An international research team, which included scientists from ITMO University of St. Petersburg and the University of Toronto, has developed a unique wound healing patch. It can combat, among other things, the spread of antibiotic-resistant bacteria.
According to the press service of ITMO University, the secret of the patch is in a material specially developed for it: it is modified nanocrystalline cellulose and gelatin. Such different substances bind to each other by chemical crosslinking.
Doctor warned of fungus risk when using nail polish
As a result, a layer is obtained that protects the wound on the one hand, and on the other, creates an environment for natural wound healing. In structure, the substance is gel-like, so when changing the bandage you can not be afraid of skin damage.
Cellulose is responsible for the antibacterial component in the material. The fact is that it absorbs iron ions, namely they are nutrients for the development of the bacterium. Thus, the further development of the infection stops.

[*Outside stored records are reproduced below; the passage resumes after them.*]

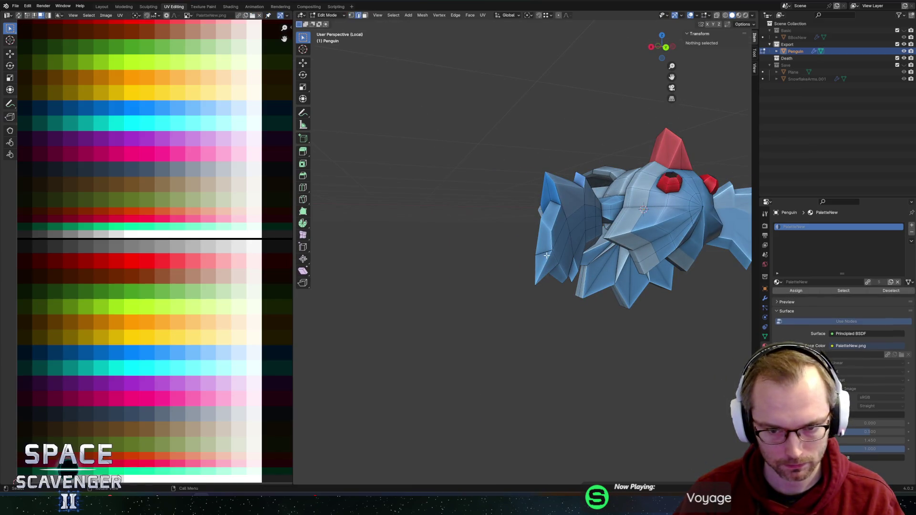
scroll(560, 267, "up", 4)
key("g")
key("g")
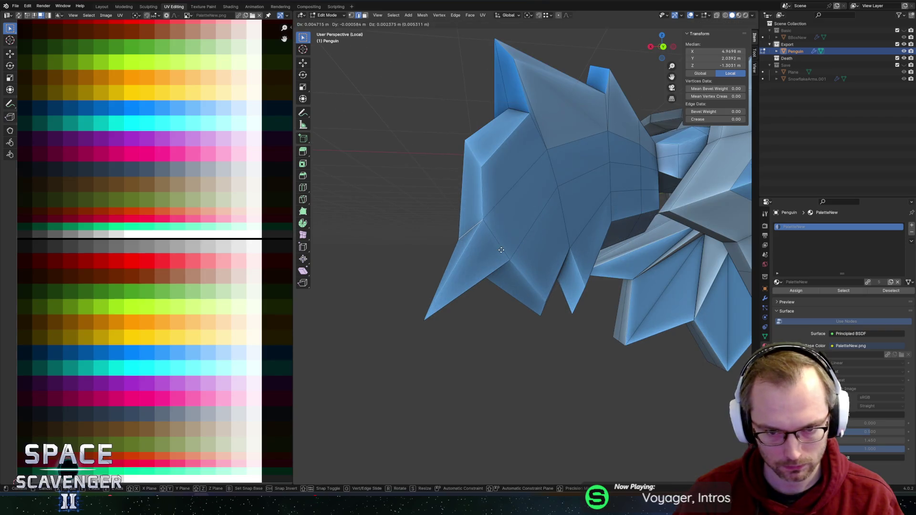
left_click(513, 276)
Slide the wing-tip edge toward the tip and review the shape.
scroll(512, 276, "down", 5)
mouse_move(484, 209)
middle_mouse_down()
mouse_move(519, 302)
mouse_move(538, 278)
mouse_move(563, 285)
mouse_move(520, 287)
middle_mouse_up()
left_click(490, 200)
key("g")
key("g")
left_click(490, 201)
key("Tab")
scroll(518, 247, "down", 5)
scroll(526, 327, "up", 3)
key("Tab")
Select two adjacent faces on the left wing and turn the penguin toward the camera.
left_click(519, 288)
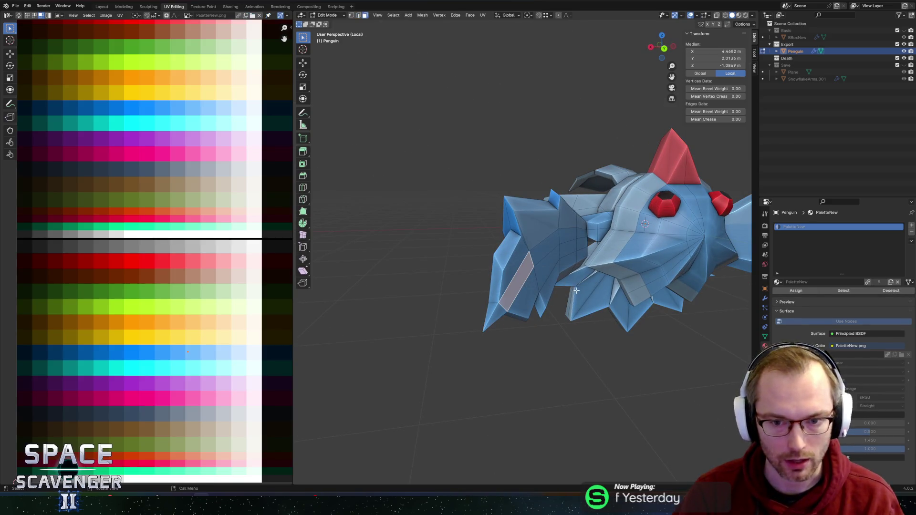
middle_click_drag(532, 361, 542, 337)
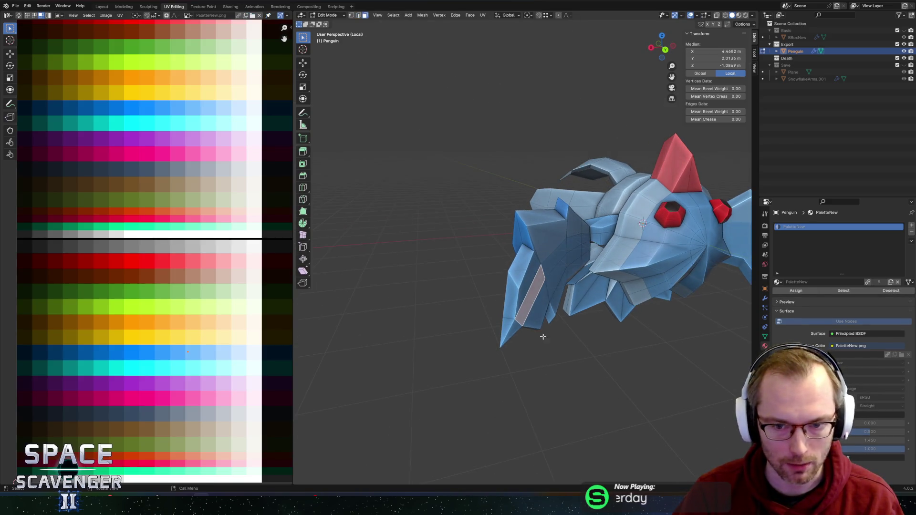
left_click(544, 265, "shift")
middle_click_drag(544, 267, 479, 264)
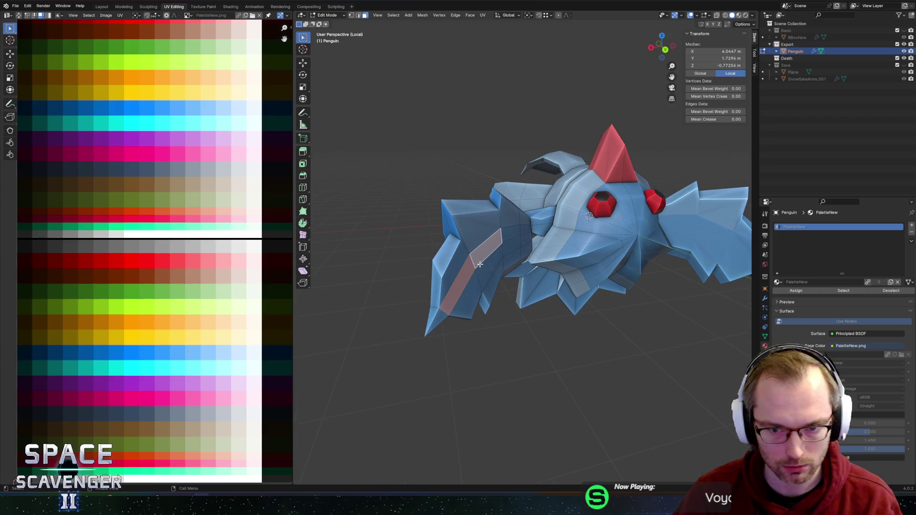
middle_click_drag(547, 267, 379, 372)
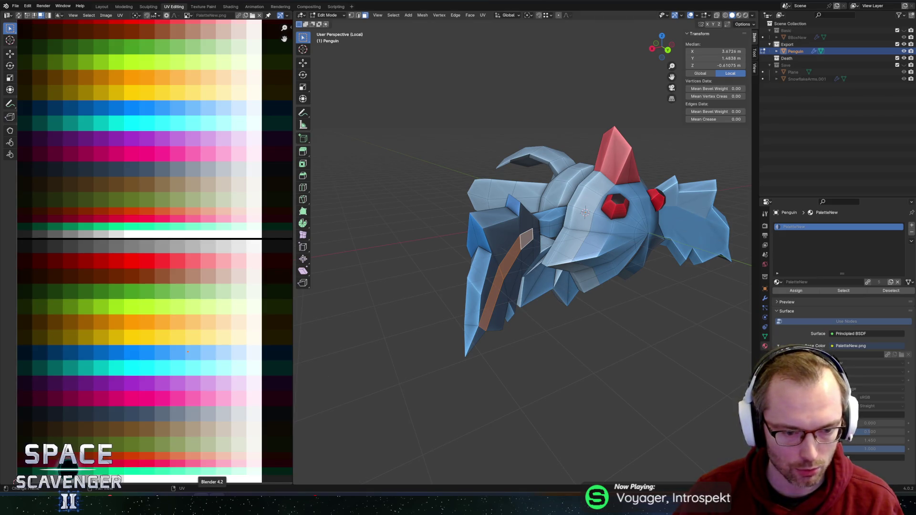
mouse_move(200, 503)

Most importantly, the new substance does not use antibiotics. Despite all their benefits in the fight against bacteria, with each use of antibiotics, some microorganisms survive. In the future, they turn into superbacteria – their peculiarity is that they are resistant to antibiotics that were applied to first-generation bacteria.
With innovative material, such a problem does not arise, bacteria simply do not have the opportunity to reproduce and die naturally. And in the body there is a process of wound healing.
Moreover, the doctor has the opportunity to observe the process. The fact is that carbon nanocells are added to the substance. When the material is exposed to ultraviolet light, the nanocells begin to glow. But if the period of use of the bandage comes to an end, then there will be no glow. This is a signal to the doctor that it’s time to make a dressing.
The results of scientific development are published in the journal Chemistry of materials.